Per-region API and worker containers continue to follow the single-region contract:
- set a unique
DW_SERVER_IDfor each API node, including standby-region nodes that are pre-provisioned but idle; - use the same auth tokens or signature keys,
APP_VERSION, workflow package version, payload codec configuration, and Redis configuration shape across both regions, so a promoted standby is interchangeable with the original active region; - set
DB_CONNECTIONto point at the region-local database endpoint; failover swaps which endpoint is writable, not which environment variable each container reads; - keep database and Redis services private to the deployment in every region.
The minimum sequence the engine relies on is the same one named in the workflow library contract:
- Stop write traffic to the failed region.
- Confirm replication state against the published RPO.
- Promote the standby database using its native promotion path.
- Run any release-required migration or bootstrap commands on the new primary.
- Start the singleton scheduler/maintenance runner in the new active region.
- Switch worker endpoints to the new active API endpoint.
- Switch operator and external traffic to the new active region.
- Rebuild any derived projections or external visibility exports.
A failback runs the same sequence in reverse, with the recovered
primary fenced (revoke write user, demote with read_only=on, sever
replication, or restore from a known-good snapshot) before re-attaching
as a standby.
Multi-region operation is validated as a runbook contract, not as a
container-level CI smoke.

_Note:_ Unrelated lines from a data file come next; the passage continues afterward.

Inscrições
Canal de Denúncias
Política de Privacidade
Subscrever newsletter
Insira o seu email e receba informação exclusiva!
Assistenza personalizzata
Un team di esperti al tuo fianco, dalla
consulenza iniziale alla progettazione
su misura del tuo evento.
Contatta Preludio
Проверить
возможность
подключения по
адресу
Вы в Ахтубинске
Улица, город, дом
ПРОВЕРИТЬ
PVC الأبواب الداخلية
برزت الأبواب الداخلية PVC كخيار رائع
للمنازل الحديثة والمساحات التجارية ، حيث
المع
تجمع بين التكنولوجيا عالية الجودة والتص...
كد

The Phase 0 harness for this contract is the
existing single-region small-cluster smoke
(docker-compose.small-cluster.yml, scripts/smoke-small-cluster.sh)
plus an explicit failover-rehearsal acceptance test that operators run
against their own database replication topology before declaring the
deployment self-serve.
The rehearsal acceptance test, at minimum:
- proves the standby database can be promoted, including the database bootstrap or migration step required by the running release;
- proves a worker re-registers against the promoted region's API endpoint and resumes claiming tasks;
- proves the singleton scheduler/maintenance runner starts in the promoted region and the failed region's runner does not reconnect;
- proves an in-flight workflow run resumes from the last replicated history record after promotion;
- records the elapsed RTO and the observed replication-lag RPO at the moment authority was withdrawn from the failed region.

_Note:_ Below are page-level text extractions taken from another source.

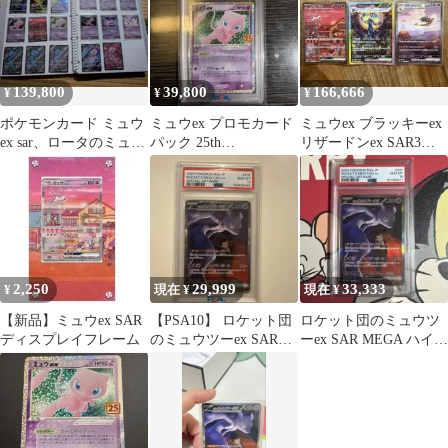
139,800
39,800
166,666
¥
¥
¥
ポケモンカード ミュウ
ミュウex プロモカード
ミュウex ブラッキーex
ex sar、ロータのミュウ
パック 25th
リザードンex SAR3枚
他まとめ売り
ANNIVERSARY editio…
セット
2,250
29,999
33,333
¥
現在 ¥
現在 ¥
【新品】ミュウex SAR
【PSA10】 ロケット団
ロケット団のミュウツ
ディスプレイフレーム
のミュウツーex SAR
ーex SAR MEGA ハイク
237/193
ラスパック MEGAドリ
ー…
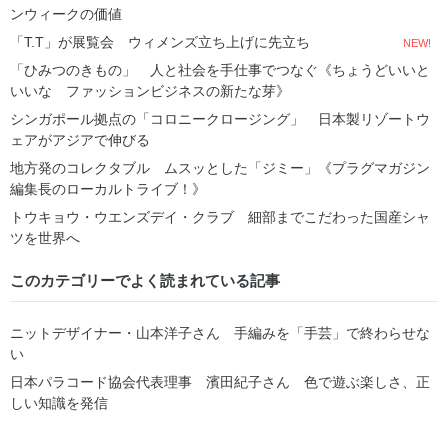
ンウィークの価値
「T.T」が展覧会 ウィメンズ立ち上げに先立ち
NEW!
「ひみつのきもの」 人と社会を手仕事でつなぐ《ちょうどいいと
いいな ファッションビジネスの新たな芽》
シンガポール拠点の「コロニークロージング」 日本製リゾートウ
ェアがアジアで伸びる
地方発のコレクタブル ムスッとした「ジミー」《プラグマガジン
編集長のローカルトライブ！》
トウキョウ・ウエンズデイ・クラブ 細部までこだわった国産シャ
ツを世界へ
このカテゴリーでよく読まれている記事
ニットデザイナー・山本洋子さん 手編みを「手芸」で終わらせな
い
日本パラコード協会代表理事 濱田紀子さん 色で遊ぶ楽しさ、正
しい知識を発信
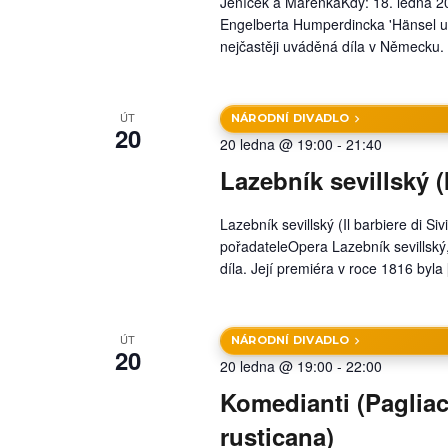
Jeníček a MařenkaKdy: 18. ledna 
Engelberta Humperdincka 'Hänsel un
nejčastěji uváděná díla v Německu. 
ÚT
NÁRODNÍ DIVADLO
20
20 ledna @ 19:00
-
21:40
Lazebník sevillský (I
Lazebník sevillský (Il barbiere di 
pořadateleOpera Lazebník sevillský
díla. Její premiéra v roce 1816 byla
ÚT
NÁRODNÍ DIVADLO
20
20 ledna @ 19:00
-
22:00
Komedianti (Pagliacc
rusticana)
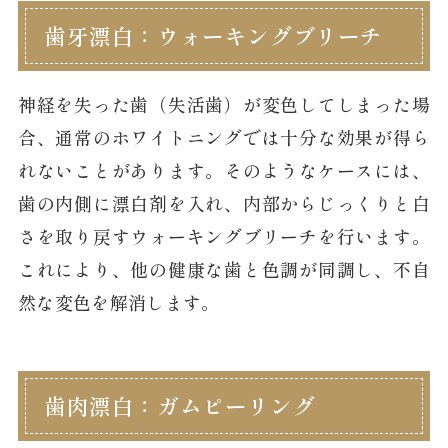
歯牙漂白：ウォーキングブリーチ
神経を失った歯（失活歯）が変色してしまった場
合、通常のホワイトニングでは十分な効果が得ら
れないことがあります。そのようなケースには、
歯の内側に漂白剤を入れ、内部からじっくりと白
さを取り戻すウォーキングブリーチを行います。
これにより、他の健康な歯と色調が同調し、不自
然な変色を解消します。
歯肉漂白：ガムピーリング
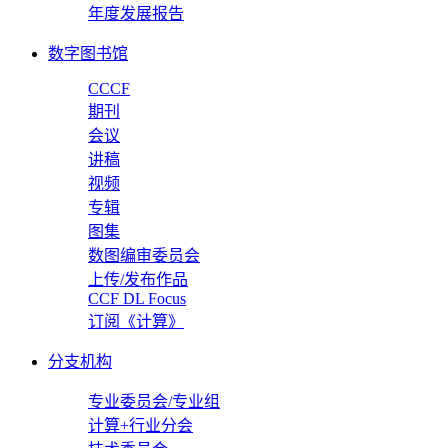
年度发展报告
数字图书馆
CCCF
期刊
会议
讲稿
视频
专辑
图集
数图编审委员会
上传/发布作品
CCF DL Focus
订阅《计算》
分支机构
专业委员会/专业组
计算+行业分会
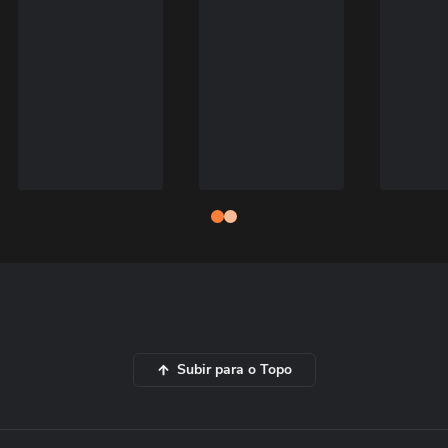
Subir para o Topo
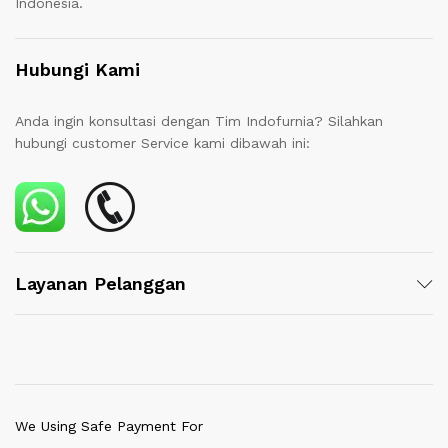
Indonesia.
Hubungi Kami
Anda ingin konsultasi dengan Tim Indofurnia? Silahkan
hubungi customer Service kami dibawah ini:
Layanan Pelanggan
We Using Safe Payment For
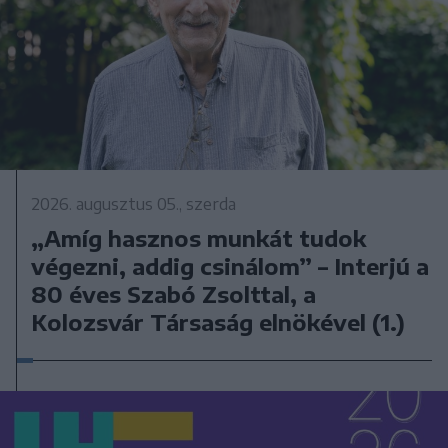
2026. augusztus 05., szerda
„Amíg hasznos munkát tudok
végezni, addig csinálom” – Interjú a
80 éves Szabó Zsolttal, a
Kolozsvár Társaság elnökével (1.)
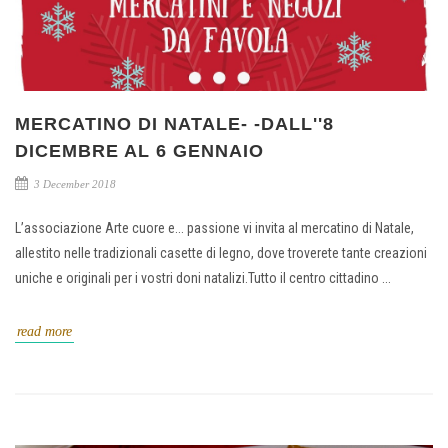
MERCATINO DI NATALE- -DALL''8
DICEMBRE AL 6 GENNAIO
3 December 2018
L’associazione Arte cuore e... passione vi invita al mercatino di Natale,
allestito nelle tradizionali casette di legno, dove troverete tante creazioni
uniche e originali per i vostri doni natalizi.Tutto il centro cittadino ...
read more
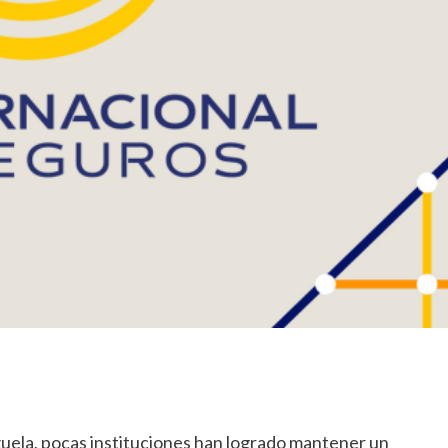
y
detalles
de
su
nuevo
estilo
uela, pocas instituciones han logrado mantener un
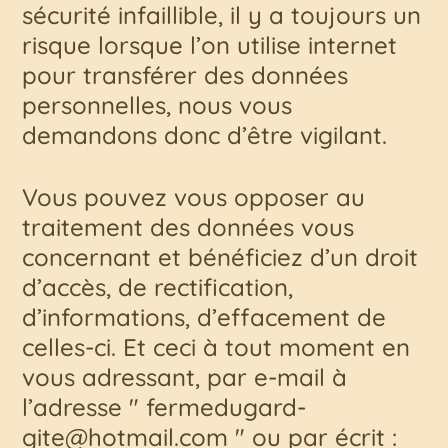
sécurité infaillible, il y a toujours un
risque lorsque l’on utilise internet
pour transférer des données
personnelles, nous vous
demandons donc d’être vigilant.
Vous pouvez vous opposer au
traitement des données vous
concernant et bénéficiez d’un droit
d’accès, de rectification,
d’informations, d’effacement de
celles-ci. Et ceci à tout moment en
vous adressant, par e-mail à
l’adresse " fer
medu
gard
-
gite@hot
mail.com " ou par écrit :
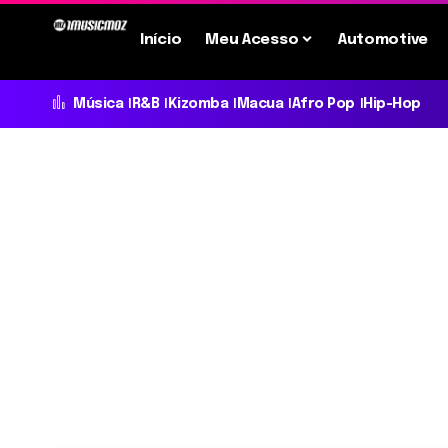
Início
Meu Acesso
Automotive
Música
R&B
Kizomba
Macua
Afro Pop
Hip-Hop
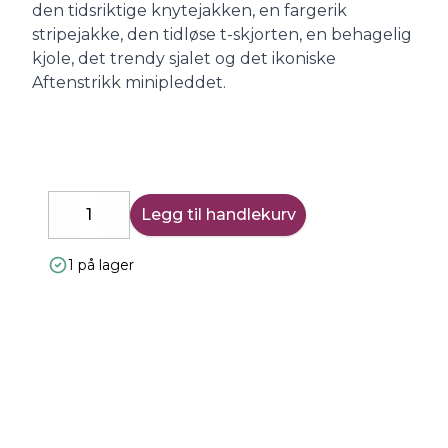
den tidsriktige knytejakken, en fargerik
stripejakke, den tidløse t-skjorten, en behagelig
kjole, det trendy sjalet og det ikoniske
Aftenstrikk minipleddet.
Legg til handlekurv
Decrease
Increase
1 på lager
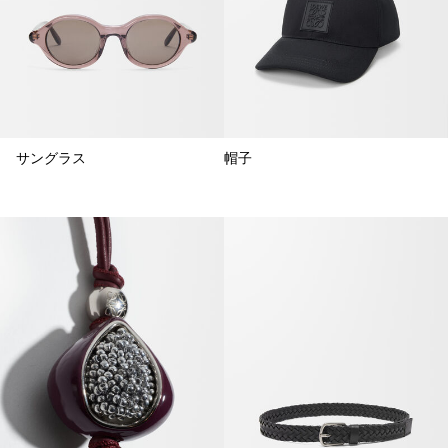
サングラス
帽子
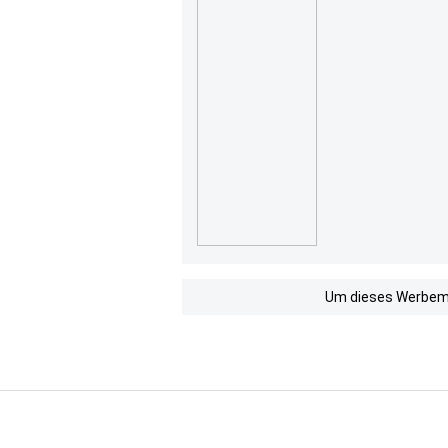
Um dieses Werbemit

A deployment that has not run that rehearsal is not yet self-serve under this contract; it remains support-led until the rehearsal evidence is recorded in the operator's recovery packet.
These remain outside the public multi-region support boundary:
- Active/active multi-region execution.
- Automatic or hands-free regional failover.
- Synchronous cross-region database replication (RPO=0).
- Cross-region active visibility, federated search attributes, or cross-region history merge.
- Region-pinned task queues or region-aware namespaces as a routing axis enforced by the engine.
- Multi-cluster Helm topologies and active/active cross-region database
topologies. The single-cluster self-serve Helm contract lives in
docs/helm-validation.md; provider-specific managed-database failover inside one region (RDS Multi-AZ, Aurora cluster failover, Cloud SQL HA, and equivalents) is supported by the single-region HA contract indocs/ha-failover-validation.md. - Strong cross-region SLA promises beyond the documented active/passive failover behavior.
These continue to require a support-led design pass; the topology itself is part of the product risk.